▶ **Text passage**

Segment Open

Deep brain stimulation is no longer an experimental procedure for people in the most desperate situations. DBS has been used successfully in more than 100,000 patients during the past quarter of a century. A multitude of studies have shown its effectiveness and safety, and deep brain stimulation research and advancements are occurring nearly daily.
Yet millions of patients with Parkinson’s disease, essential tremor and other motion disorders are suffering today with symptoms that have virtually stopped them from living the type of life they relish. Most of these people are continuing to live with these symptoms either because they have not been provided with accurate information about deep brain stimulation or they do not have access to the procedure.
My name is David VanSickle, MD, PhD, and I am a board-certified neurosurgeon who has performed more than 400 deep brain stimulation procedures over the past seven years. I have seen this procedure literally change lives—not just those who have the procedure but for their loved ones and caregivers as well.
Because of the lack of information – and the abundance of misinformation about deep brain stimulation -- I am writing this blog to help provide objective evidence-based information.
Here are just a few of the facts I will be exploring with you:
- Deep brain stimulation is NOT experimental. DBS has been used successfully in more than 100,000 patients. It was approved in 2002 by the FDA and is covered by Medicare and all major insurance companies as a STANDARD treatment.
- Deep brain stimulation can be used for patients in all stages of illness. A study published in 2013 in the New England Journal of Medicine showed that patients don’t have to wait until their symptoms have become unmanageable to have DBS. And a study published this year in the Journal of Neurology, Neurosurgery and Psychiatry found that DBS increases the lifespan for people with Parkinson’s disease.

Segment Closed

▶ **Directions for this task**
According to the text on deep brain stimulation, in what year did the FDA approve the procedure?

▶ **Stored data**

Segment Open

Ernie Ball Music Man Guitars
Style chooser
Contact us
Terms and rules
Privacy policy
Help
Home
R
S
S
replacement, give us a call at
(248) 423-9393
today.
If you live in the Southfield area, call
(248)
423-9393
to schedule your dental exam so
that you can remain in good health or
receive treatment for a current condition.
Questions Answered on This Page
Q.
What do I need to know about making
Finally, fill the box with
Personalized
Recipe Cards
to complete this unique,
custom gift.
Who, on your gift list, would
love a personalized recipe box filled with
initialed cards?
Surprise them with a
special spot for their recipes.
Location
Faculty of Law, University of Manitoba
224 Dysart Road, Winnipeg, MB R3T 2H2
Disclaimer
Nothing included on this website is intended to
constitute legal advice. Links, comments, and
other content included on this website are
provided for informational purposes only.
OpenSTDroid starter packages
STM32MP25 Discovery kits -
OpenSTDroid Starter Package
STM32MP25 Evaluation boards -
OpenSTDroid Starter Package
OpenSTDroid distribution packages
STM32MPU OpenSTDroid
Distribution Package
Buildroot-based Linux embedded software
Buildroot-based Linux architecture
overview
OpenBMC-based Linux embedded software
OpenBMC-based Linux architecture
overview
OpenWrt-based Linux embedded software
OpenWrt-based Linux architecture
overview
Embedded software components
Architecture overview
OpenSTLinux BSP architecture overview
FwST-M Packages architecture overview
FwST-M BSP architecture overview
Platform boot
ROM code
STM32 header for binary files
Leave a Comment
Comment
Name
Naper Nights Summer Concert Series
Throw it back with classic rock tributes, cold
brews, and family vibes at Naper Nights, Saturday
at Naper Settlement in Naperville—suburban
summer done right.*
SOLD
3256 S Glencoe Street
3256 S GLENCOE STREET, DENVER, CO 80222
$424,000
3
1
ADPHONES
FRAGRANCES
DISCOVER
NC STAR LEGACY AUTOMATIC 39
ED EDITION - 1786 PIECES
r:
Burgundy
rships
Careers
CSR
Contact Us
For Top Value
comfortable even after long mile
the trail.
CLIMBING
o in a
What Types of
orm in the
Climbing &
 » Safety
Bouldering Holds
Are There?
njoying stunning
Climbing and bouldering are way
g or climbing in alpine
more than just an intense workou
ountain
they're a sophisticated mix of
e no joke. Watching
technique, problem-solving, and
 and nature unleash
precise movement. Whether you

Segment Closed

▶ **Answer section**
The FDA approved deep brain stimulation in 2002.